Passage provided:

# Lions pot



## Lisa66 (Aug 27, 2019)

Just wondering if anyone has heard of these, or if it’s just me that hadn’t.

My mother-in-law has recently been diagnosed with Alzheimer’s....(ok ish at the moment, just a little more forgetful and muddled than before) so we are trying to put helpful things in place.  My sister, a paramedic, asked if she had a Lions pot. I had no idea what it was. 

It’s a small pot that is put in the fridge and contains all relevant  information that would help the emergency services, should they need to be called out. If there is more than one person in the house a photo can be added. A sticker with a green cross is placed in the outside of the fridge door, so that anyone attending will know it's there. Why in the fridge? Well the vast majority of houses have a fridge so it’s a place to head straight to, rather than hunting the house to see if there’s a green cross sticker on a cupboard. 

I didn’t realise, but ambulance crews will head to fridges check for this. The pots are funded by the Lions Club and available free from health centres, Drs surgeries and similar places.

Anyway I just thought I’d mention it in case anyone had a relative or know of anyone that this might be useful for. Quite possibly you’re all already aware of them, but I just thought they were worth a mention.


----------



## SueEK (Aug 27, 2019)

What an excellent idea, thanks for the info x


----------



## Ljc (Aug 27, 2019)

Sorry to hear about your Mother in laws dx I heard of them Several years ago but under another name, think it was message in a bottle but not sure. 
I hope you don’t mind me Pm ing you with details of a forum that I found extremely helpful


----------



## grovesy (Aug 27, 2019)

Available data:
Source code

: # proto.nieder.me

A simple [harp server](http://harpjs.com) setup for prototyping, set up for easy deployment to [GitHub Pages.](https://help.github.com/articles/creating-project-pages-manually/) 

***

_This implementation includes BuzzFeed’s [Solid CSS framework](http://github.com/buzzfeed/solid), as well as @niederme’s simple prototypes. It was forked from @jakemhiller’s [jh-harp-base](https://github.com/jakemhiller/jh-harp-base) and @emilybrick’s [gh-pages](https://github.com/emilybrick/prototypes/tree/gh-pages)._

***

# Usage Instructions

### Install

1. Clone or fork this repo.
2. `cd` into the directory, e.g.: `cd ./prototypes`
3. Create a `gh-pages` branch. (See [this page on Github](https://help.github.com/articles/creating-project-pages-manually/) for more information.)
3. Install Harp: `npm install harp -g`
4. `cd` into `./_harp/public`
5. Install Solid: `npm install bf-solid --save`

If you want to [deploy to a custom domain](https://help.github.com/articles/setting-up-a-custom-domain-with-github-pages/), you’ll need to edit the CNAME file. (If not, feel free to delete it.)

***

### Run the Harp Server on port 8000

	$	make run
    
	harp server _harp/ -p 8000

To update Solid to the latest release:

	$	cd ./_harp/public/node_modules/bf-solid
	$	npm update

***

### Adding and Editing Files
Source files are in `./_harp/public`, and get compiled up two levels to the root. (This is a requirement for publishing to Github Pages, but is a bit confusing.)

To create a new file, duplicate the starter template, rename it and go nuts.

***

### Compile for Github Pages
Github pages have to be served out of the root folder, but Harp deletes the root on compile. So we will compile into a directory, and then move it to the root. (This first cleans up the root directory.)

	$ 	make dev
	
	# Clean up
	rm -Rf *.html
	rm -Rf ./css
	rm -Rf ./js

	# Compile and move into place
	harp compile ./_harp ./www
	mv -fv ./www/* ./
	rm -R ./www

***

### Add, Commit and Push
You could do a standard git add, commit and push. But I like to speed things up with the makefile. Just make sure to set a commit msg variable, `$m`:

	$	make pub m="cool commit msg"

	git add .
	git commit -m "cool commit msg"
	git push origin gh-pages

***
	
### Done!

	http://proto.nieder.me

What the task requires: Which usernames head posts in the Lions pot thread?

Final answer: Lisa66, SueEK, Ljc, grovesy